Figure 2. Different flipon conformations can enable different outcomes in a cell. Simple repeat sequences adopt alternative conformations, including left -handed Z-DNA and Z-RNA, G4 quadruplexes, I-motifs, and triplexes, like H-DNA formed locally by fold-back of DNA onto itself. The machines assembled on these higher-energy alternative structures differ from those made with lower-energy A-RNA, B-DNA, or on single-stranded nucleic acids. The change in flipon conformation switches outcomes. Currently, the best biologically characterized alternative conformations are Z- and G-flipons [30][31].

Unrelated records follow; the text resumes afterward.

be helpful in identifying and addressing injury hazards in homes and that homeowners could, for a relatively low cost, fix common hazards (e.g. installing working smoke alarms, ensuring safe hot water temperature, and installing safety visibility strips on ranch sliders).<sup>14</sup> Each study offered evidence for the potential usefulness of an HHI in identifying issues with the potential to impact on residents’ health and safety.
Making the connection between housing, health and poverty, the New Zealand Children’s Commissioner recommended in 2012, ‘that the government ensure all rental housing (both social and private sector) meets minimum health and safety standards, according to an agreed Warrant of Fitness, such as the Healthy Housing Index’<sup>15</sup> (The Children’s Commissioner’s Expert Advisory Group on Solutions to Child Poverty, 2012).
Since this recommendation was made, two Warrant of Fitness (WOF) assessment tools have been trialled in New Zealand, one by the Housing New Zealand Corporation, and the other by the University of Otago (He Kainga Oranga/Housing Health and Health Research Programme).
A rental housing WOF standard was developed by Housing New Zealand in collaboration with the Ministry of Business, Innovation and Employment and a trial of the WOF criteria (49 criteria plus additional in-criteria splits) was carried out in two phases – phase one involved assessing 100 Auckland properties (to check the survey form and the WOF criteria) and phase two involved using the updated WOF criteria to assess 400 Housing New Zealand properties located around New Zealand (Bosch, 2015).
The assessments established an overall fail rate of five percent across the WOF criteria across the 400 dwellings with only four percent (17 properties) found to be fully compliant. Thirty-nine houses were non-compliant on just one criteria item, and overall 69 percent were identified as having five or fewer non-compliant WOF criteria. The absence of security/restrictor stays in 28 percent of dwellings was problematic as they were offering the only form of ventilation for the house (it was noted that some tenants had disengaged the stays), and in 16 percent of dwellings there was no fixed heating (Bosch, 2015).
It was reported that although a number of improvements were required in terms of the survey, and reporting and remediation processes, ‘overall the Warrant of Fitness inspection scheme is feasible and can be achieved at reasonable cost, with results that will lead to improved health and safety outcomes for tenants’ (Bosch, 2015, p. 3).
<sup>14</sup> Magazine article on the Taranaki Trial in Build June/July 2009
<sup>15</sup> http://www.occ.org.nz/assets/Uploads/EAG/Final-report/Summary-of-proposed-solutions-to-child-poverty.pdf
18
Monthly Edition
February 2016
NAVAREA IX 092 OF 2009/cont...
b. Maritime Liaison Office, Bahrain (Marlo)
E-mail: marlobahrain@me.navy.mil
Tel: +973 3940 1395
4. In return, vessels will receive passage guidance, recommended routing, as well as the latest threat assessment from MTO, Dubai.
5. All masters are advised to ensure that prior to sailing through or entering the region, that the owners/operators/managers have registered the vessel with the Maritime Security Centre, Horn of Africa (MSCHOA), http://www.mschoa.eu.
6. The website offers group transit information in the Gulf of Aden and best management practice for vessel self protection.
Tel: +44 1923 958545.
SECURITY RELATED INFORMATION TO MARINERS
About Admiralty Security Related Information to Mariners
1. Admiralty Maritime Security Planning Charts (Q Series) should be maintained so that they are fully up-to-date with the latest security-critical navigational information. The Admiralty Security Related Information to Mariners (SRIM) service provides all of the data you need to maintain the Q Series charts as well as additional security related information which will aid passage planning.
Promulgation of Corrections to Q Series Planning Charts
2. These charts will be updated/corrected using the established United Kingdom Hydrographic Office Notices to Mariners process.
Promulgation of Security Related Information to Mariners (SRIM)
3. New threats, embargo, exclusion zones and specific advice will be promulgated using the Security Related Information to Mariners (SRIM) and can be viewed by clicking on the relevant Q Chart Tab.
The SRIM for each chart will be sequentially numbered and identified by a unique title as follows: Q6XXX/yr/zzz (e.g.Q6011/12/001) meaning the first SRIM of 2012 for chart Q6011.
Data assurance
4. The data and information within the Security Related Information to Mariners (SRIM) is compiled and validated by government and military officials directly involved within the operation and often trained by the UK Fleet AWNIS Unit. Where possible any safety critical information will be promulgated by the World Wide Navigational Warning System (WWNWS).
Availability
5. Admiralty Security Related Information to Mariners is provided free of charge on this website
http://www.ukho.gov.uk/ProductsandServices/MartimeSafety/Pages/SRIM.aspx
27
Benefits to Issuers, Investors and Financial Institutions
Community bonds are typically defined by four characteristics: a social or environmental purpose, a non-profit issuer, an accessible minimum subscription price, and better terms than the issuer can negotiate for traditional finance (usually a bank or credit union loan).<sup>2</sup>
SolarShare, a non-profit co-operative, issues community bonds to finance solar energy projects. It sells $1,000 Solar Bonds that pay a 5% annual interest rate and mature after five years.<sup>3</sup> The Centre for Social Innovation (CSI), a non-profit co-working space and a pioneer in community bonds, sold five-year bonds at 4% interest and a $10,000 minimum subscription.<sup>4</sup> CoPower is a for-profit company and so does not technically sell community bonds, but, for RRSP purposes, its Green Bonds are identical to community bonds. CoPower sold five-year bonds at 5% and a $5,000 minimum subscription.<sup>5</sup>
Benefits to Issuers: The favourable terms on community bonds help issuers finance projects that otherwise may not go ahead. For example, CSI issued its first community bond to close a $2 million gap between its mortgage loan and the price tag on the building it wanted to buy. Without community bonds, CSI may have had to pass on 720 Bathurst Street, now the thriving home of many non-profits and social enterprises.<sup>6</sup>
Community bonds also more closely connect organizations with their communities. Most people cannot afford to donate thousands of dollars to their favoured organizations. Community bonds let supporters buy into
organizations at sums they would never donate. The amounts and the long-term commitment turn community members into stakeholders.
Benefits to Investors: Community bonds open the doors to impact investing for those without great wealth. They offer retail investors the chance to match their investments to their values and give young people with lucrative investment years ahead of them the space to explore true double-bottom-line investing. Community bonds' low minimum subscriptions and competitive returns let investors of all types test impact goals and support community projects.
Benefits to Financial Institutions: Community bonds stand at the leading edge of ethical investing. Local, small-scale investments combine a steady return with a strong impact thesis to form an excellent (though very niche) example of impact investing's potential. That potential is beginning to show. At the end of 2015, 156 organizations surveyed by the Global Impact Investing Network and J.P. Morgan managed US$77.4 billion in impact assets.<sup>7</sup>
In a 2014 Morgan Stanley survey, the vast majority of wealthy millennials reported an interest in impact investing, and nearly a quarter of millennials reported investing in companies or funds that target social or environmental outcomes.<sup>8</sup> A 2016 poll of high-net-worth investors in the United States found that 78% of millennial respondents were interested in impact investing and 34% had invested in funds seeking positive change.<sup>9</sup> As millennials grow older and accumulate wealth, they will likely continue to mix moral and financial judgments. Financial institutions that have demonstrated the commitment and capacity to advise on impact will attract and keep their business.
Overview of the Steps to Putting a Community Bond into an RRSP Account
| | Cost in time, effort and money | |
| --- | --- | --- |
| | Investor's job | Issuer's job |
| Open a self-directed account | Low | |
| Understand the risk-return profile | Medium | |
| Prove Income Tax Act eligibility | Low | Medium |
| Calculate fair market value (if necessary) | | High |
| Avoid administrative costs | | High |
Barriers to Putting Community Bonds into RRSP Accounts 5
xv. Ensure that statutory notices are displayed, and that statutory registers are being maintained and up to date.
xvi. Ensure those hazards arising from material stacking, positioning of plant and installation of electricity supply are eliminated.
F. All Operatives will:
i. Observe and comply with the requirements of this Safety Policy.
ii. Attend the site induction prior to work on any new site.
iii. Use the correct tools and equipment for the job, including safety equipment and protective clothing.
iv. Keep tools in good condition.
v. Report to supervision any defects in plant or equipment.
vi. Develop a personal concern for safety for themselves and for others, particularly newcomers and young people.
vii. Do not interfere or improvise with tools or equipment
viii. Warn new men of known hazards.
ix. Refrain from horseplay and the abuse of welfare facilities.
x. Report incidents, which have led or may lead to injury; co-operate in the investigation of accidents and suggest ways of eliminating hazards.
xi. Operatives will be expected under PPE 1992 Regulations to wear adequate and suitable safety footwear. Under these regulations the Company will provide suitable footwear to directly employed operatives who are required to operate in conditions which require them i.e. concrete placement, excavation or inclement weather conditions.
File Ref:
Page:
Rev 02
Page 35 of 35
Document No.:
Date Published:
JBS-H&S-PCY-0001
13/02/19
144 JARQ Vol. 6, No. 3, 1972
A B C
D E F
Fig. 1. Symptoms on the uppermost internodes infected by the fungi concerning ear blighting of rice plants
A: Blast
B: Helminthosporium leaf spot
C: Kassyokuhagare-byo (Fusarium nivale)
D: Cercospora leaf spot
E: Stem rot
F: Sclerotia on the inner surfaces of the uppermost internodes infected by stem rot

The question arises whether flipon sequences also encode peptide repeats that bind to the flipon that encodes them. The CGG repeat expansion that causes fragile X-related tremor/ataxia syndrome (FXTAS) does generate a polyglycine peptide (PPG) that appears to stabilize a G4 quartet formed by the RNA transcribed [32][86], with a PPG longer than nine residues by itself being insoluble [33][87]. In this case, the simple repeat codes for an alternative RNA conformation and a single amino acid repeat peptide that also forms higher-order protein structures. The interaction of the peptide with the RNA leads to disease. In cells, both PPG and G4 partition together into granules that stain with a G4-specific antibody. The granules also accumulate many other proteins, potentially interfering with the formation of alternative complexes that are essential for normal cell function. Here, codons and flipons clash. The two different schema for the encoding of genetic information, one that specifies the amino acid sequence and the other that influences nuclear acid conformation, directly target each other, producing a negative outcome. RNA from a simple repeat expansion causes disease in FXTAS by undergoing RAN translation to produce peptides that locks the flipon sequence encoding the peptide into an alternative conformation, preventing the production of more peptide, which leads to the accumulation of more RNA that then is translated into new peptide. The self-referential and self-sustaining nature of this system produces a futile cycle, leading to system failure.